## Consignes à suivre
Reproduisez mot pour mot l'intégralité du texte sur l'atelier consacré au pansement et à la douleur.

## Extrait choisi
• • • • • • •
« Ça va madame ? » Tout en poursuivant, avec une curette, la détersion de la plaie, Andrée-Alice Allain s’enquiert de la douleur de sa patiente. Le soin est retransmis en direct dans une salle voisine, un amphithéâtre du CHU rennais de Pontchaillou, devant 150 autres infirmières.
L’atelier, organisé le 21 avril par l’Association plaies et cicatrisations (APCI) d’Ille-et-Vilaine, porte sur le pansement et la douleur. La patiente, souffrant d’un ulcère mixte et d’un œdème de revascularisation, a décalé une séance de dialyse pour se prêter au « jeu », anonymement.
Sur le grand écran, on aperçoit la soignante procéder à l’ablation d’une partie d’un tendon, « non-fonctionnel » et qui, « surexposé au-dessus de la plaie, va en empêcher la fermeture quand il y aura des bourgeons ». Le chirurgien Antoine Lucas demande au public de formuler une proposition thérapeutique en fonction des caractéristiques de la plaie, fibrineuse, atone, très exsudative. « Il faut un pansement absorbant : l’hydrofibre, argumente Andrée-Alice Allain. C’est trop tôt pour un pansement hydrocellulaire, adapté à une plaie rouge, tonique, bourgeonnante, sans exsudat important. »
• • • • • • •
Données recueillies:
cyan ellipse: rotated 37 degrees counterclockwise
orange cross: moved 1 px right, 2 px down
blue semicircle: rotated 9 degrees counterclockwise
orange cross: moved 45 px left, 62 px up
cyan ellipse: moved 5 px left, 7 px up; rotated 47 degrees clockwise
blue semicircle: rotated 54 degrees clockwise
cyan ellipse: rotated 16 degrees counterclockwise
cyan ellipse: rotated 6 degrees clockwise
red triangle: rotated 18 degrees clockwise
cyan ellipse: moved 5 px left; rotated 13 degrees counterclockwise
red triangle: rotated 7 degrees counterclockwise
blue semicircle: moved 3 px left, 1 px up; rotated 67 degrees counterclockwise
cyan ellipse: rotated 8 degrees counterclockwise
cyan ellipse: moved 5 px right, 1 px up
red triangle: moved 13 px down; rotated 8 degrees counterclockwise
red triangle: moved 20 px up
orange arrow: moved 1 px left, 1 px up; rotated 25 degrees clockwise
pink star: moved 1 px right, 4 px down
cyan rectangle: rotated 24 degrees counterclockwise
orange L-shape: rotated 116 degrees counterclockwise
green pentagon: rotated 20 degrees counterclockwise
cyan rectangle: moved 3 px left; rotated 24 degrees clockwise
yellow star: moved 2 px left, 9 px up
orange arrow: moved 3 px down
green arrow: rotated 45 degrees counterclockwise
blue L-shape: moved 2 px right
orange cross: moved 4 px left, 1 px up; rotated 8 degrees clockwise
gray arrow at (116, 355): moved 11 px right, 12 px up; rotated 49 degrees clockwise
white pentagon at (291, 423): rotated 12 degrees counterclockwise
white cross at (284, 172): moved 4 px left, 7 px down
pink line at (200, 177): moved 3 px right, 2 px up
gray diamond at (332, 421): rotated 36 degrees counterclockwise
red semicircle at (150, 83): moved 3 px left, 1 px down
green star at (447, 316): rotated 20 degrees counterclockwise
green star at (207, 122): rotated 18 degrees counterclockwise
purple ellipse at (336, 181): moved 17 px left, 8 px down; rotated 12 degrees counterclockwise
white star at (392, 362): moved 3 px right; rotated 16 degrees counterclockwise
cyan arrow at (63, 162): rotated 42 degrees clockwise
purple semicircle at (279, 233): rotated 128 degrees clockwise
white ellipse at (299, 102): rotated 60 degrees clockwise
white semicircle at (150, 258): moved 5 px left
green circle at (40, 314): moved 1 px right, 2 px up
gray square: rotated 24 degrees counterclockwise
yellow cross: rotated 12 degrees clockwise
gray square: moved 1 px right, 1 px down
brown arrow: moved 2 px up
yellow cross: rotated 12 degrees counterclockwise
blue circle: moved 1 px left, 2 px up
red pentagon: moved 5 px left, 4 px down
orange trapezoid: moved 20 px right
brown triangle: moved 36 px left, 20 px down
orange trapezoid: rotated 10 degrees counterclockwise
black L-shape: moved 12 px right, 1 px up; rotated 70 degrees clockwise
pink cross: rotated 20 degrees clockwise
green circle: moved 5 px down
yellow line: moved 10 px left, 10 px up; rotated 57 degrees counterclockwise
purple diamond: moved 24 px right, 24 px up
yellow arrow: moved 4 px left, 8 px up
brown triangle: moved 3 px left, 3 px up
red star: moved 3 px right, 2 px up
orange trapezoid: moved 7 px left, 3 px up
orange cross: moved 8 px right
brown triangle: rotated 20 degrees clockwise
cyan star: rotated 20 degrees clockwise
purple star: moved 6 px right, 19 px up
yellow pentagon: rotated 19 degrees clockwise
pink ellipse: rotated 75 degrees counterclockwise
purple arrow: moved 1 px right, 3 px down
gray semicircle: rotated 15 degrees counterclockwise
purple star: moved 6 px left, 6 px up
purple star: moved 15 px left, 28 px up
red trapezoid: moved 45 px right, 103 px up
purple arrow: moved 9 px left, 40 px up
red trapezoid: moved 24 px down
• • • • • • •
## Exercice terminé
« Ça va madame ? » Tout en poursuivant, avec une curette, la détersion de la plaie, Andrée-Alice Allain s’enquiert de la douleur de sa patiente. Le soin est retransmis en direct dans une salle voisine, un amphithéâtre du CHU rennais de Pontchaillou, devant 150 autres infirmières.
L’atelier, organisé le 21 avril par l’Association plaies et cicatrisations (APCI) d’Ille-et-Vilaine, porte sur le pansement et la douleur. La patiente, souffrant d’un ulcère mixte et d’un œdème de revascularisation, a décalé une séance de dialyse pour se prêter au « jeu », anonymement.
Sur le grand écran, on aperçoit la soignante procéder à l’ablation d’une partie d’un tendon, « non-fonctionnel » et qui, « surexposé au-dessus de la plaie, va en empêcher la fermeture quand il y aura des bourgeons ». Le chirurgien Antoine Lucas demande au public de formuler une proposition thérapeutique en fonction des caractéristiques de la plaie, fibrineuse, atone, très exsudative. « Il faut un pansement absorbant : l’hydrofibre, argumente Andrée-Alice Allain. C’est trop tôt pour un pansement hydrocellulaire, adapté à une plaie rouge, tonique, bourgeonnante, sans exsudat important. »